● **THE TASK**
The expected answer is the set of lines in the data below between the line holding "ring dip: (289, 277)" and the line holding "index pip: (370, 23)", inclusive, written out exactly.

Segment Open

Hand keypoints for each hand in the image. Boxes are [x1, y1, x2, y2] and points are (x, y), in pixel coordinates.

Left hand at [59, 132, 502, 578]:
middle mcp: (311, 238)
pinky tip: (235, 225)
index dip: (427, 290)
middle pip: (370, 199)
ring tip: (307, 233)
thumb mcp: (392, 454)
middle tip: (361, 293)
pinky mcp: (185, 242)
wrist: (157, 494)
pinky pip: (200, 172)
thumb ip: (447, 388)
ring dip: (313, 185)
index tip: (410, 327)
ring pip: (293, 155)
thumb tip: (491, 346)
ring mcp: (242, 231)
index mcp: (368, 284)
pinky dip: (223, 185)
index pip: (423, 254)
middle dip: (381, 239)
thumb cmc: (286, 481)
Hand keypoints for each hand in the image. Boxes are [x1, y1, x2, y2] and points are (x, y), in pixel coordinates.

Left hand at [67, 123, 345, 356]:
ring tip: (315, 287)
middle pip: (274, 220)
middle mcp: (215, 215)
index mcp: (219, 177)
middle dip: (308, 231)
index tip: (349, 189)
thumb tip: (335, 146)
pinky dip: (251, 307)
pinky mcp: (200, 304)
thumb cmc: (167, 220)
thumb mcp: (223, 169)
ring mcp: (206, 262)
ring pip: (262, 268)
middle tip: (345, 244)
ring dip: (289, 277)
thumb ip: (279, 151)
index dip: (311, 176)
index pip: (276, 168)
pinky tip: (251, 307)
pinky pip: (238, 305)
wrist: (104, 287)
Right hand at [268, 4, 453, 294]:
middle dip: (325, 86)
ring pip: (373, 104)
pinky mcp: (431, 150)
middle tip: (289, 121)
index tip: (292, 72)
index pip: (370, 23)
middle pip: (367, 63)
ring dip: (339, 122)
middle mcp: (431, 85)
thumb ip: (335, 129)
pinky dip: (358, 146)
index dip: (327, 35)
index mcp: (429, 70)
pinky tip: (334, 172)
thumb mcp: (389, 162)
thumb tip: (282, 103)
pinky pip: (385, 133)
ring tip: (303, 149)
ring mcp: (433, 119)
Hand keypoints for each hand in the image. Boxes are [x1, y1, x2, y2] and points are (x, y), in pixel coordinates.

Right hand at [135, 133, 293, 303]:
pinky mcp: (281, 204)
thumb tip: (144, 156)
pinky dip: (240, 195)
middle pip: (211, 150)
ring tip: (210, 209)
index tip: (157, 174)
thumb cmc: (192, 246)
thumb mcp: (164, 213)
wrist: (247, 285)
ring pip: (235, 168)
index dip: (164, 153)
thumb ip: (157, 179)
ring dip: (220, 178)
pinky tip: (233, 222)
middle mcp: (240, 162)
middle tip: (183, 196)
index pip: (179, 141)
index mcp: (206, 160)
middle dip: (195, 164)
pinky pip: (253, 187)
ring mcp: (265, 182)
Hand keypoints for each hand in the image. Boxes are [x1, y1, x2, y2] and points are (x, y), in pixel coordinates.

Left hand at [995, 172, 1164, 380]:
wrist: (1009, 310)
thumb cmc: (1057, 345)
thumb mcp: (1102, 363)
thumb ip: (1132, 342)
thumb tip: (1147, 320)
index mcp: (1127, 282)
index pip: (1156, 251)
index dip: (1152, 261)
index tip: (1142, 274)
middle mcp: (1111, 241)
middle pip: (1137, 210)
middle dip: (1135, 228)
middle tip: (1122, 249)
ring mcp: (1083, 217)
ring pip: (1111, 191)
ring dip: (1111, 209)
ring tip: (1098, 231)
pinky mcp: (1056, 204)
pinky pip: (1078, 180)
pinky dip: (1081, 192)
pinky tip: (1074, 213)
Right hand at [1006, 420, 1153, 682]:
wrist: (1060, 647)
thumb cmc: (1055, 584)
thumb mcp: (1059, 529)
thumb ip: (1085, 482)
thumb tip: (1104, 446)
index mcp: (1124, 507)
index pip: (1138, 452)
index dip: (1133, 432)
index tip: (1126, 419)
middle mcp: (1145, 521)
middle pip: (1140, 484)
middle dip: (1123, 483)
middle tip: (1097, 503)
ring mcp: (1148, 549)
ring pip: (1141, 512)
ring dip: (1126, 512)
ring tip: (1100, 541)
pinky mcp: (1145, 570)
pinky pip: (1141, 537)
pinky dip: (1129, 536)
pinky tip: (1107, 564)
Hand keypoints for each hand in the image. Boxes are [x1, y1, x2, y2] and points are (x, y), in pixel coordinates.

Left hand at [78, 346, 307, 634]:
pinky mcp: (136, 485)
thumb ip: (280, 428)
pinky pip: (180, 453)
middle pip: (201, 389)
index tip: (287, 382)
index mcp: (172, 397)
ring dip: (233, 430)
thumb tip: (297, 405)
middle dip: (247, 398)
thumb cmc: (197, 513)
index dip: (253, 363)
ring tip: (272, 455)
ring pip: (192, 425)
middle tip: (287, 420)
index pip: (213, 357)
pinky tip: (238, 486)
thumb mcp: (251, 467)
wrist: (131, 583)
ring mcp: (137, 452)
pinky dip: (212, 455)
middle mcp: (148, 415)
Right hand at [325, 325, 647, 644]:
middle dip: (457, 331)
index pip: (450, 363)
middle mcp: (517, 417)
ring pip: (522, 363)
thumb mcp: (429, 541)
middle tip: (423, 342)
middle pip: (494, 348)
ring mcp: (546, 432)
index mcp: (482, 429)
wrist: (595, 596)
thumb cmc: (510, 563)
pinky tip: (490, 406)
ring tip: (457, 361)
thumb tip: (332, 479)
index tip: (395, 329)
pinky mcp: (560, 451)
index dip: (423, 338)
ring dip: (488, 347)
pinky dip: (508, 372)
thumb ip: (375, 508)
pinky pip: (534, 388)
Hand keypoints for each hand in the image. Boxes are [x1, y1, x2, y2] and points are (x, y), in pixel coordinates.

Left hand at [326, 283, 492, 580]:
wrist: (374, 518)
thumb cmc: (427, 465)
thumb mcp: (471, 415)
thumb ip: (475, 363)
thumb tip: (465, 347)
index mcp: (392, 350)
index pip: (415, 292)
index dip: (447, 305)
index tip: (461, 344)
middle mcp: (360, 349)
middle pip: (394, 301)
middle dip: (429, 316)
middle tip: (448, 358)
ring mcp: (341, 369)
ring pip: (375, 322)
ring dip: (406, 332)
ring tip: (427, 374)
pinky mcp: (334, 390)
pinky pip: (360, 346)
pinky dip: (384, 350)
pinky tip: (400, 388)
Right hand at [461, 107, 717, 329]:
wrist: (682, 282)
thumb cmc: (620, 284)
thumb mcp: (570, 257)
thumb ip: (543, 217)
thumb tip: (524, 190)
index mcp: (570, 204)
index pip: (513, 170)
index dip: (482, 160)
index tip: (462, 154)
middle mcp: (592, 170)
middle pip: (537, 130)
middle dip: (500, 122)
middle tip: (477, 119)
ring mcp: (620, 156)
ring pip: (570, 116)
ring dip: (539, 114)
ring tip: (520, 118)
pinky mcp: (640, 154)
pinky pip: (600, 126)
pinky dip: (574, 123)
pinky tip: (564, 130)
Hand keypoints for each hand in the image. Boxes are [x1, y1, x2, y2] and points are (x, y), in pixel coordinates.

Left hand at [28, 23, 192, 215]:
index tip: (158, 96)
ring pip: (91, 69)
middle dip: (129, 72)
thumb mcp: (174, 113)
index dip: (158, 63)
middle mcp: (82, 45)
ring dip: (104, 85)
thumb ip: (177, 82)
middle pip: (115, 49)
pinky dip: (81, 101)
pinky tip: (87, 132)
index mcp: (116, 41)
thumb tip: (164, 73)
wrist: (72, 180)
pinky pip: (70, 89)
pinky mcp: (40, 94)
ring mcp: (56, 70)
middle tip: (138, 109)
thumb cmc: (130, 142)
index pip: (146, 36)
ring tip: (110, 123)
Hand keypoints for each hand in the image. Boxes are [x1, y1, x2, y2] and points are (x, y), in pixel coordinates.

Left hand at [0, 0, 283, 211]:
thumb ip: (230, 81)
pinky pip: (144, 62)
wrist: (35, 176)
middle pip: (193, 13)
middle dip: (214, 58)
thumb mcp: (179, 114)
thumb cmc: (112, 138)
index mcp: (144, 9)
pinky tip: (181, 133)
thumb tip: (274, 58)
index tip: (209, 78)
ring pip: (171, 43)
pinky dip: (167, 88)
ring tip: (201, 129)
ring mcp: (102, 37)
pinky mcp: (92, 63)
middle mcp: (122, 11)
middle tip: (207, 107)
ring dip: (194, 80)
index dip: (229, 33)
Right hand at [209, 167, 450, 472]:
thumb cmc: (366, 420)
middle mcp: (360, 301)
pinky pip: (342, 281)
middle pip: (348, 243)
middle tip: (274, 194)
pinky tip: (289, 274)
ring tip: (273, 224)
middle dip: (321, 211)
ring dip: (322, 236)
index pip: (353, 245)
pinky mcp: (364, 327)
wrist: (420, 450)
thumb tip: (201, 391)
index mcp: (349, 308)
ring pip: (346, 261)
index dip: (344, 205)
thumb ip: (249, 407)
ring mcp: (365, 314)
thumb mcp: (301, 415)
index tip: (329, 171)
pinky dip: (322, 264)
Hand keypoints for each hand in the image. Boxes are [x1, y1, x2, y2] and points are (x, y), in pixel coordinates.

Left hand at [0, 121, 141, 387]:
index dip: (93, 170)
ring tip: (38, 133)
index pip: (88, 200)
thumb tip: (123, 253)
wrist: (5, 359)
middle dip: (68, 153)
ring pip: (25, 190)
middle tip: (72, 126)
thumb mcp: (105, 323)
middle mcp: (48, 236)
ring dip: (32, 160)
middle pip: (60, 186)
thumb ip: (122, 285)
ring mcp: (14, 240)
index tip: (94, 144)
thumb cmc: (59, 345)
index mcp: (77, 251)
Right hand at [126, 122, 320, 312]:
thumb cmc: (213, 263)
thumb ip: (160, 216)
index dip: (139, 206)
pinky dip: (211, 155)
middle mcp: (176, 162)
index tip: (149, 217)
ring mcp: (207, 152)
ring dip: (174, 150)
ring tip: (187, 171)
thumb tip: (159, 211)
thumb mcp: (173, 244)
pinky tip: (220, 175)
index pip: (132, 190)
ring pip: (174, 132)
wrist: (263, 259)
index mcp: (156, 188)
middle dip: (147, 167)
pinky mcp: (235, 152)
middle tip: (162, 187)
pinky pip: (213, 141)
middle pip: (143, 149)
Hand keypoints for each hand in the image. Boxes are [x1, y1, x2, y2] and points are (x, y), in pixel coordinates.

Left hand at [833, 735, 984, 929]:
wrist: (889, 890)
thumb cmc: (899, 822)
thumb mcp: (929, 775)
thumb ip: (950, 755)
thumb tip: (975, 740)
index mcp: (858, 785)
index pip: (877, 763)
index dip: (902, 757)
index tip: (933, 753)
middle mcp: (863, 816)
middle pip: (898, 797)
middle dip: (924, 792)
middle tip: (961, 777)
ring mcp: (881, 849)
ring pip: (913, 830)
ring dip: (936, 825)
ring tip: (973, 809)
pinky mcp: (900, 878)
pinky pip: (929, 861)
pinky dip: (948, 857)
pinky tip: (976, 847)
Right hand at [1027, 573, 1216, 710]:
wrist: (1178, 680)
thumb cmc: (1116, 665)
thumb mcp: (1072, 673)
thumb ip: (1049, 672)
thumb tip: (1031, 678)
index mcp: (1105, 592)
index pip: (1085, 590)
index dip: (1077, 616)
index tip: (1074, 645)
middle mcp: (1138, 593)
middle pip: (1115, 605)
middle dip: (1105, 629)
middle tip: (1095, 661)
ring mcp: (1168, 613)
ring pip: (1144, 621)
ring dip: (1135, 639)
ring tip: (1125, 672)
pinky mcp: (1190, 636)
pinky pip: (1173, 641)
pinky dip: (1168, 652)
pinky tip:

Segment Closed

● **EXPECTED OUTPUT**
ring dip: (289, 277)
thumb ip: (279, 151)
index dip: (311, 176)
index pip: (276, 168)
pinky tip: (251, 307)
pinky pip: (238, 305)
wrist: (104, 287)
Right hand at [268, 4, 453, 294]:
middle dip: (325, 86)
ring pip: (373, 104)
pinky mcp: (431, 150)
middle tip: (289, 121)
index tip: (292, 72)
index pip: (370, 23)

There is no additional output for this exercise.